§ **TEXTO EXTRAÍDO**
- - - -

Serían las tres de la madrugada cuando el campesino, que dormía con su familia en el interior de la cabaña, salió a la puerta y nos dijo que una movilidad estaba viniendo por Santa Rosa y que tardaría en llegar cuatro horas. Se trataba de una gran noticia que anunciaba que pronto podríamos salir del curichi y seguir nuestro viaje hasta San Matías, en la frontera brasileira. Fueron las cuatro horas más largas de mi vida pero el fino oído del campesino había advertido a ochenta kilómetros el sonido de una movilidad y, en efecto, a las siete de la mañana exactamente vimos alborozados que llegaban dos grandes camiones cargados de coches "fúcar" (nombre que en Brasil dan al "escarabajo" o Volkswagen) ,por supuesto de contrabando, procedentes de la frontera brasileña, para ser vendidos en Santa Cruz, una ciudad en la que circulaba más la moneda brasileña que la boliviana.

- - - -

§ **DATOS PROPORCIONADOS**
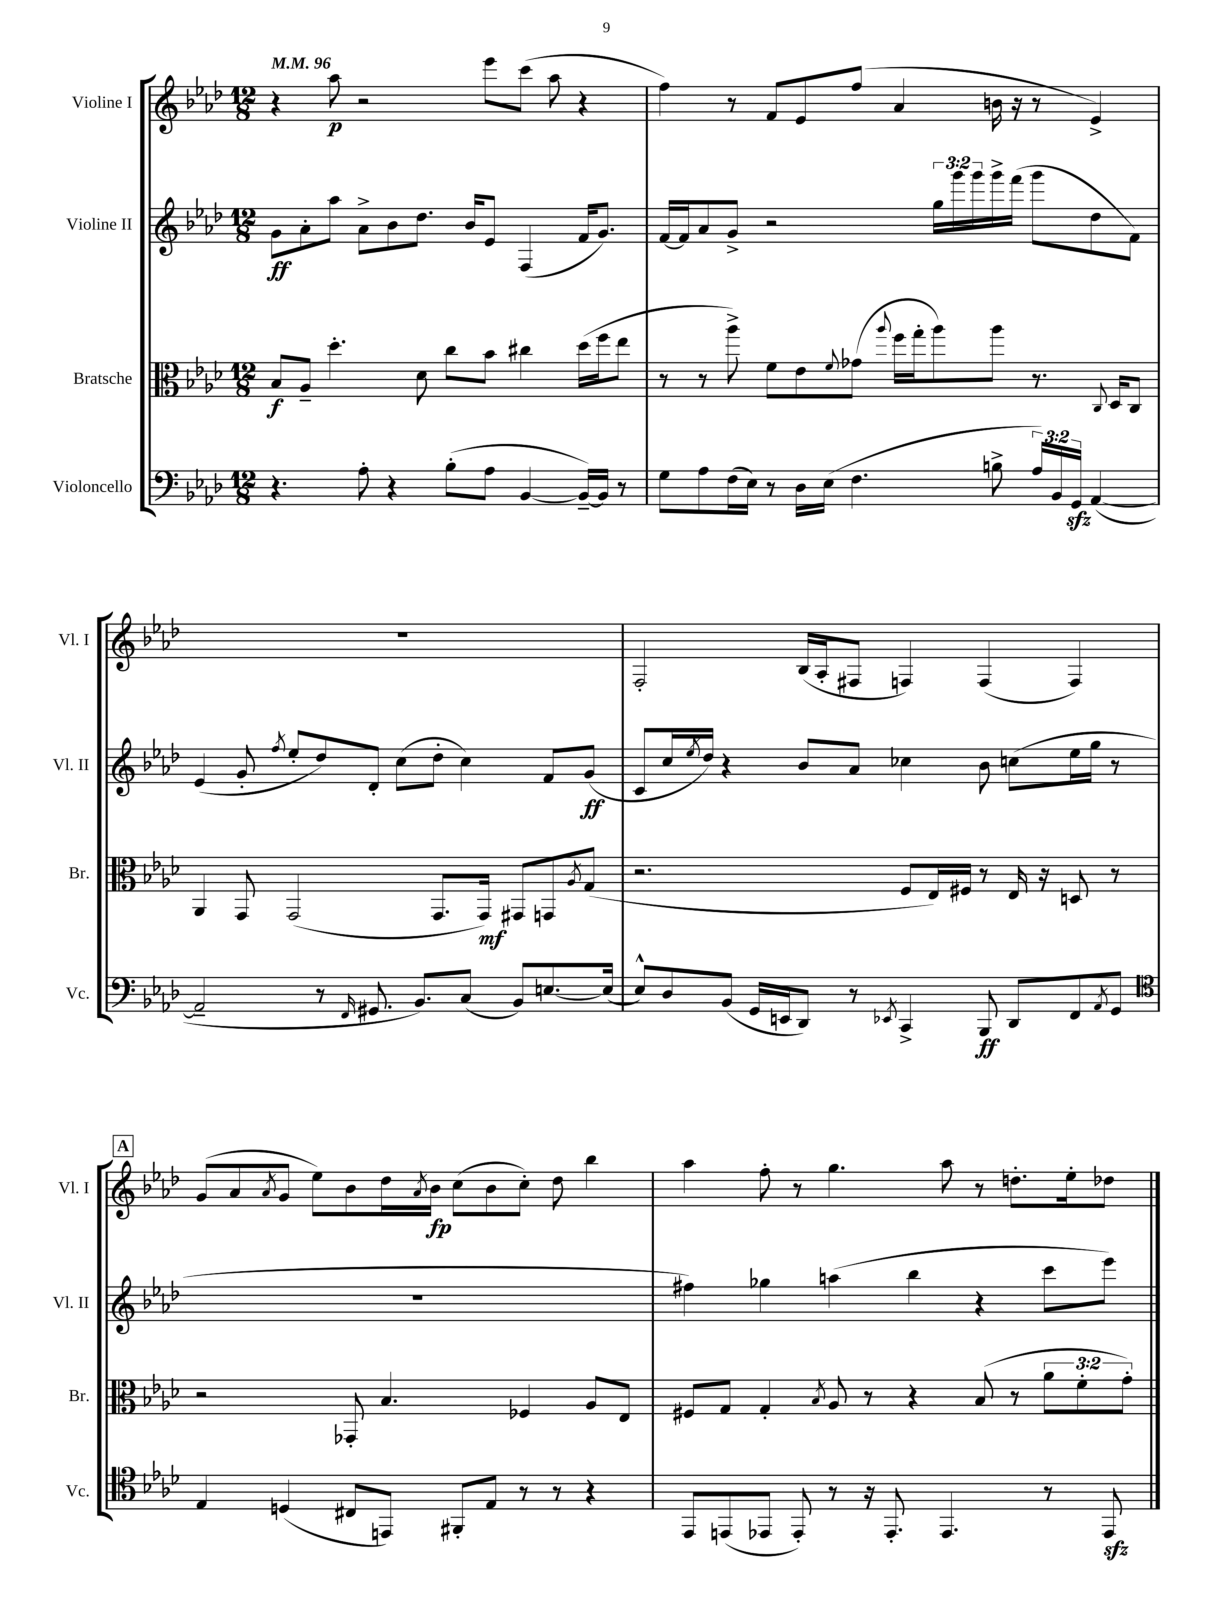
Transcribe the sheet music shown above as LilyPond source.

- - - -

Reescribe como lista el párrafo del texto extraído que comienza con «Serían las tres de la madrugada» y conserva sus datos principales.

§ **SOLUCIÓN DEL EJERCICIO**
- Hacia las tres de la madrugada, el campesino salió de la cabaña y avisó que una movilidad venía por Santa Rosa y tardaría cuatro horas en llegar.
- La noticia anunciaba que pronto podrían salir del curichi y seguir el viaje hasta San Matías, en la frontera brasileña.
- La espera se hizo larguísima, pero el campesino había oído la movilidad a ochenta kilómetros.
- A las siete en punto llegaron dos grandes camiones con coches "fúcar" (Volkswagen) de contrabando, procedentes de la frontera brasileña.
- Los coches iban a venderse en Santa Cruz, donde circulaba más la moneda brasileña que la boliviana.